Another “Unzoo” area is the Devil Den.  This one is targeted more for small kids, as evidenced by the size of the tunnel, but hey, you gotta live a little.  After crawling through the tunnel, there is an opening to stand.  When I stood, my head was above ground in a bubble in the middle of the devils’ enclosure.  The devils can come right up to the bubble.  Again, it gives the impression that you are captured and they are free.  Unfortunately, no devils came up to the bubble while I was in it.

The Unzoo also had some bushwalking trails down to a bay lookout, which was gorgeous, and some more obscure animals: the Eastern Spotted Quoll and the Cape Barron Goose.
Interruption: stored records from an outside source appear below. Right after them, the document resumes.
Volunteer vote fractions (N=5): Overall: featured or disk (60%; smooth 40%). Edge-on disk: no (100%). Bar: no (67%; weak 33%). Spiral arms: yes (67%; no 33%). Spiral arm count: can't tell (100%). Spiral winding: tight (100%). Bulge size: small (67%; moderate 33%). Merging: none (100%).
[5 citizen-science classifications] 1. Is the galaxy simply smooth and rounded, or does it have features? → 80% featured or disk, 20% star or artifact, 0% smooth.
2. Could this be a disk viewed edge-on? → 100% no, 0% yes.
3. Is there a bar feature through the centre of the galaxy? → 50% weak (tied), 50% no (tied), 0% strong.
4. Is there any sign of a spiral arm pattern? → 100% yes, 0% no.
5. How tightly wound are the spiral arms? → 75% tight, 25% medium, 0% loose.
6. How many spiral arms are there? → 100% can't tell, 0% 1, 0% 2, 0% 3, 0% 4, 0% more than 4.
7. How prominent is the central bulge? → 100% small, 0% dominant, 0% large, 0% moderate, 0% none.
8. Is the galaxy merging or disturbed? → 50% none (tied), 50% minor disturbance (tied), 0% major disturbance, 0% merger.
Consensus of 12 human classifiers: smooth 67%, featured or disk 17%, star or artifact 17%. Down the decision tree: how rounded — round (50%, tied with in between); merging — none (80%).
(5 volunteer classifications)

My favorite part was the open field full of kangaroos and pademelons (basically smaller kangaroos).  The kangaroos were a Tasmanian subspecies of the Eastern Gray Kangaroo and even the largest one was only about 1 meter tall.  We could pet them; they were for the most part very friendly towards humans, and they loved a rub on the stomach.  There was even a mom with a joey in her pouch, who was about 3 months old–very cute.
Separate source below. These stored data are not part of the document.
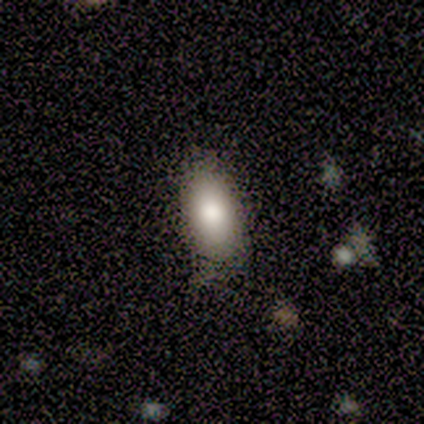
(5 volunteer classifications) A smooth galaxy with no disk features (100%) that is in between round and cigar-shaped (80%).

Vote fractions:
- Smooth or featured? smooth: 100% / featured or disk: 0% / star or artifact: 0%
- How rounded? in between: 80% / round: 20% / cigar-shaped: 0%
- Merging? none: 100% / minor disturbance: 0% / major disturbance: 0% / merger: 0%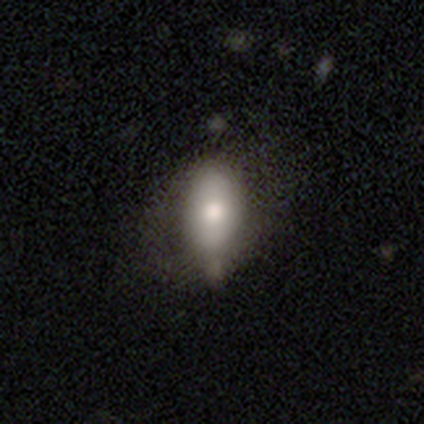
A smooth galaxy with no disk features (67%) that is in between round and cigar-shaped (50%, tied with cigar-shaped). Merging: minor disturbance (100%).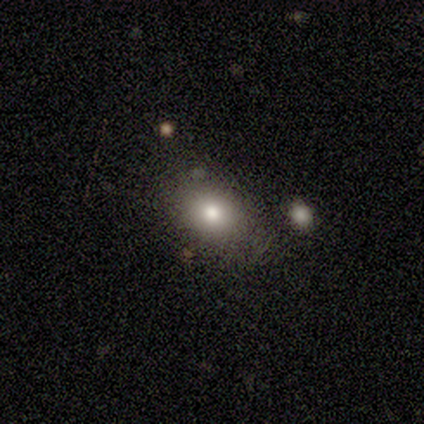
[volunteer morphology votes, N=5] smooth_or_featured: smooth (p=0.60) [alt: featured or disk p=0.40]
how_rounded: in between (p=0.67) [alt: round p=0.33]
merging: none (p=0.80) [alt: merger p=0.20]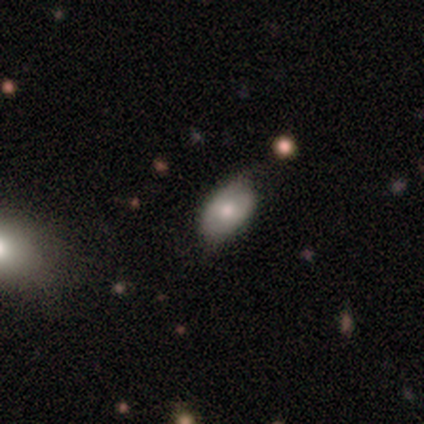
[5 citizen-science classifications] This appears to be a smooth galaxy with no disk features (80%) that is in between round and cigar-shaped (100%). Merging: none (50%, tied with minor disturbance).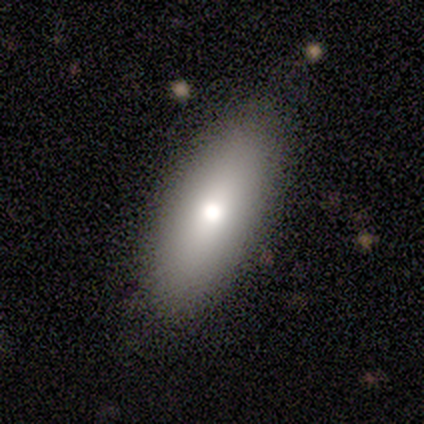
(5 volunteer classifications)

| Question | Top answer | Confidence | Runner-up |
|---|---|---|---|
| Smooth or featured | smooth | 80% | featured or disk (20%) |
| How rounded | in between | 100% | — |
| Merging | none | 80% | minor disturbance (20%) |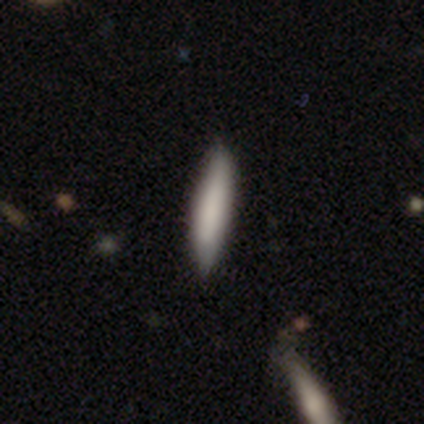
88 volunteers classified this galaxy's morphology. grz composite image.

We loved the Unzoo so much we went back on another day and that time, they were having feeding of the kangaroos.  Much unlike the Tasmanian Devil feeding, there was simply 2 buckets of food and we were invited to grab some and hand feed the kangaroos–so awesome!  The pademelons had been very shy before and had run away from being petted, but coaxed with a little food, they would come right up to you, albeit a little tentatively.  Some of the Cape Barron Geese were also in this field and they would try to eat the food as well–typical.

The Unzoo was fantastic! Quintessentially Australian and a great model for other zoos.